President Joe Biden and the Democratic Party finally have a plan to get inflation under control and address the economic anxiety felt by millions of Americans. It's not a plan in the conventional sense, but rather a public relations campaign to convince the American people that "despite their current misgivings, the economy is actually doing quite well."
Inflation is soaring and gas prices are through the roof, but Americans are wrong to be concerned about the direction of the country, the president and his allies will argue this month. Politico reports that Biden has assembled a team of experts and professional communicators to make the case that, actually, the economy is good. The White House effort to "communicate on our accomplishments" kicked off on Monday with a Wall Street Journal op-ed in which Biden touted his stewardship of "the most robust recovery in modern history" and cited a bunch of macroeconomic statistics to make his case.
Polling shows that the vast majority of Americans don't think Biden is doing a good job handling the economy. These Americans are wrong, Biden argued in his op-ed. "According to the International Monetary Fund, the U.S. economy will be larger at the end of this year—relative to its prepandemic size—than any other Group of 7 economy," he wrote. Maybe that will convince them. In case the op-ed wasn't compelling enough to change hearts and minds, Biden will deliver remarks in response to the May jobs report on Friday that will highlight "the remarkable progress we've made."
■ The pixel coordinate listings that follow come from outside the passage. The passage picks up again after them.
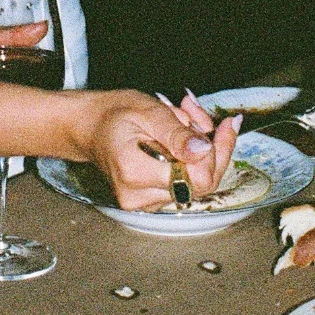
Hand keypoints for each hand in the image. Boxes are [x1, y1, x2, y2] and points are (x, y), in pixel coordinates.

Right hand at [87, 94, 241, 209]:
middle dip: (211, 147)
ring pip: (196, 183)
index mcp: (134, 172)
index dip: (217, 153)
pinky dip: (191, 160)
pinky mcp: (151, 201)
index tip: (225, 124)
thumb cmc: (114, 114)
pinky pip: (186, 185)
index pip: (195, 179)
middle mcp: (138, 196)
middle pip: (201, 184)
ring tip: (184, 118)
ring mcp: (144, 203)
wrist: (89, 127)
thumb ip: (177, 133)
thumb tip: (204, 151)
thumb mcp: (148, 111)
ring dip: (201, 151)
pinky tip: (181, 137)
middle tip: (200, 113)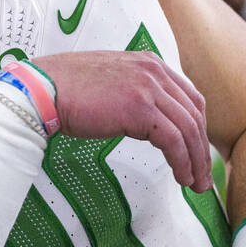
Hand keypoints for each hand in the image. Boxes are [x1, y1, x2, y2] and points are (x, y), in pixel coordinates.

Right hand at [31, 51, 212, 192]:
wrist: (42, 89)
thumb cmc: (64, 89)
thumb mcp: (108, 81)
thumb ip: (131, 90)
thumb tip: (142, 117)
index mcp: (148, 63)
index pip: (188, 97)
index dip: (197, 127)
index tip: (196, 150)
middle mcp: (154, 72)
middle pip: (194, 114)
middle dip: (201, 148)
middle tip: (203, 175)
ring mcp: (148, 88)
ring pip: (188, 129)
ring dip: (196, 161)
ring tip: (195, 183)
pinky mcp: (140, 109)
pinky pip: (174, 140)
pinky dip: (182, 162)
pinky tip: (181, 177)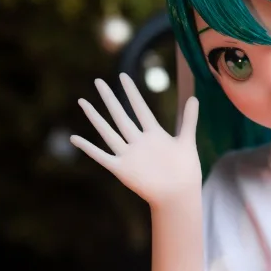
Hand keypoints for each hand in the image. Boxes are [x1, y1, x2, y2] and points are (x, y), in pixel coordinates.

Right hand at [71, 74, 200, 205]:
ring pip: (108, 132)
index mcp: (154, 134)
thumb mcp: (187, 142)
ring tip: (83, 102)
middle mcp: (138, 141)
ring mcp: (129, 155)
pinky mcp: (122, 169)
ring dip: (95, 118)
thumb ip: (189, 120)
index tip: (123, 76)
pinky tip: (75, 138)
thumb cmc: (185, 171)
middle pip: (121, 116)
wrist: (179, 195)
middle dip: (110, 98)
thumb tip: (195, 97)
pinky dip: (88, 148)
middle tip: (98, 81)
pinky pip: (101, 156)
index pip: (140, 108)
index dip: (132, 92)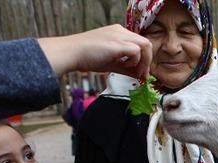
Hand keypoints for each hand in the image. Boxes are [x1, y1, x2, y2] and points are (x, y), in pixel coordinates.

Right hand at [37, 25, 151, 79]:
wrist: (71, 53)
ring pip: (145, 45)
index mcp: (119, 33)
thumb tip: (140, 76)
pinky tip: (125, 67)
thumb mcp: (111, 63)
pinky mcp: (117, 43)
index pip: (140, 44)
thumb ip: (126, 68)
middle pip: (146, 44)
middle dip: (147, 61)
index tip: (141, 73)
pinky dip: (135, 61)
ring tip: (135, 72)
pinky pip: (136, 51)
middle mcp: (121, 31)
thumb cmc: (87, 57)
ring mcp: (120, 35)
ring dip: (144, 61)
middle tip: (142, 75)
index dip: (144, 59)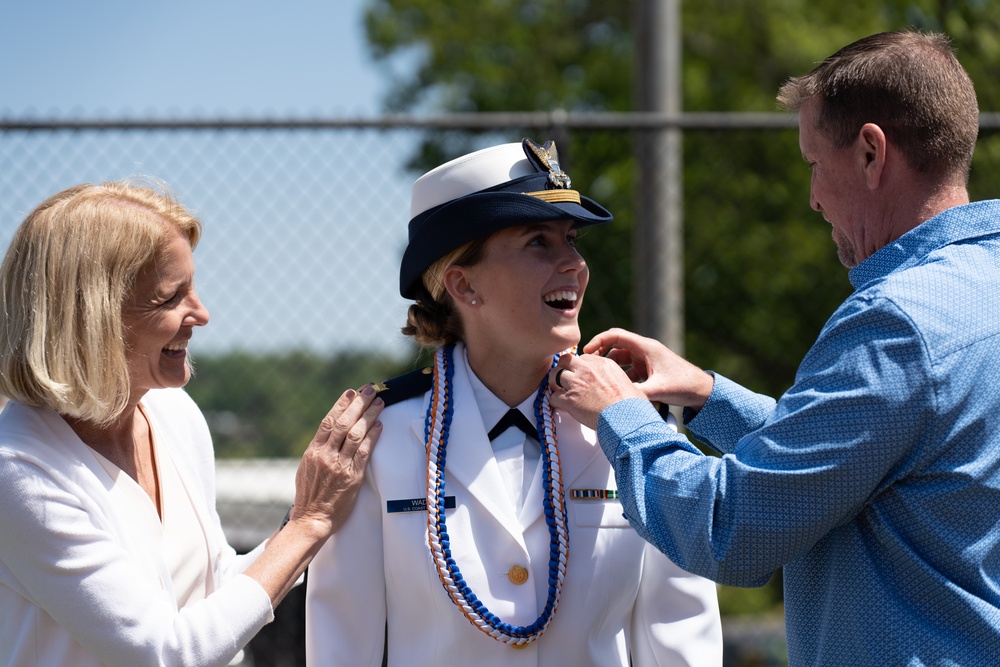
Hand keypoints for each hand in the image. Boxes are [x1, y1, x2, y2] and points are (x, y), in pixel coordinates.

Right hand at [288, 384, 382, 537]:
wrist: (312, 519)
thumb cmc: (309, 495)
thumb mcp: (307, 468)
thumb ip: (318, 450)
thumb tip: (330, 434)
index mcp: (313, 451)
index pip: (328, 421)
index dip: (341, 405)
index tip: (350, 392)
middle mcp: (325, 455)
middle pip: (344, 423)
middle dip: (358, 404)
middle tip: (369, 390)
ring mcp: (338, 465)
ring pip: (355, 434)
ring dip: (369, 416)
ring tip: (379, 403)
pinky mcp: (352, 477)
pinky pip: (364, 452)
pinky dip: (372, 437)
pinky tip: (379, 425)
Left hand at [548, 353, 645, 429]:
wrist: (628, 419)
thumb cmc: (631, 405)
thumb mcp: (627, 382)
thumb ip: (615, 378)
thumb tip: (615, 385)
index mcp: (602, 364)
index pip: (582, 358)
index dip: (579, 366)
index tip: (579, 374)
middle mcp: (587, 370)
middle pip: (565, 361)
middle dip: (563, 368)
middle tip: (564, 378)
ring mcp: (577, 383)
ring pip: (555, 375)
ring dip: (555, 383)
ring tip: (559, 390)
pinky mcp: (570, 399)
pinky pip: (553, 397)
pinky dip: (555, 402)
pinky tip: (561, 406)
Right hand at [582, 328, 713, 409]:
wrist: (702, 391)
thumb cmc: (684, 385)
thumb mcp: (658, 390)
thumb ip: (635, 394)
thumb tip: (615, 401)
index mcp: (646, 347)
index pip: (616, 335)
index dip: (599, 341)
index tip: (587, 352)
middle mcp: (645, 351)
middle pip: (616, 346)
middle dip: (601, 354)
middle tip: (588, 366)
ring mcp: (646, 360)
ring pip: (621, 359)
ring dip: (610, 367)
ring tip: (598, 378)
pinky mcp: (649, 370)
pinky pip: (629, 370)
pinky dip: (620, 376)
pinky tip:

The dubious public relations campaign is in keeping with the Democratic Party's longstanding belief that all of their electoral problems could be solved by simply explaining to skeptical voters that they have no good reason to be skeptical. It is also indicative of a White House in disarray. Biden is reportedly furious at his subordinates for failing to come up with a winning message ahead of the 2022 midterm elections, and White House chief of staff Ron Klain is rumored to be on the chopping block. Anita Dunn, a longtime Biden aide who once provided "damage control advice" to disgraced Hollywood rapist Harvey Weinstein, could take his place after the midterms.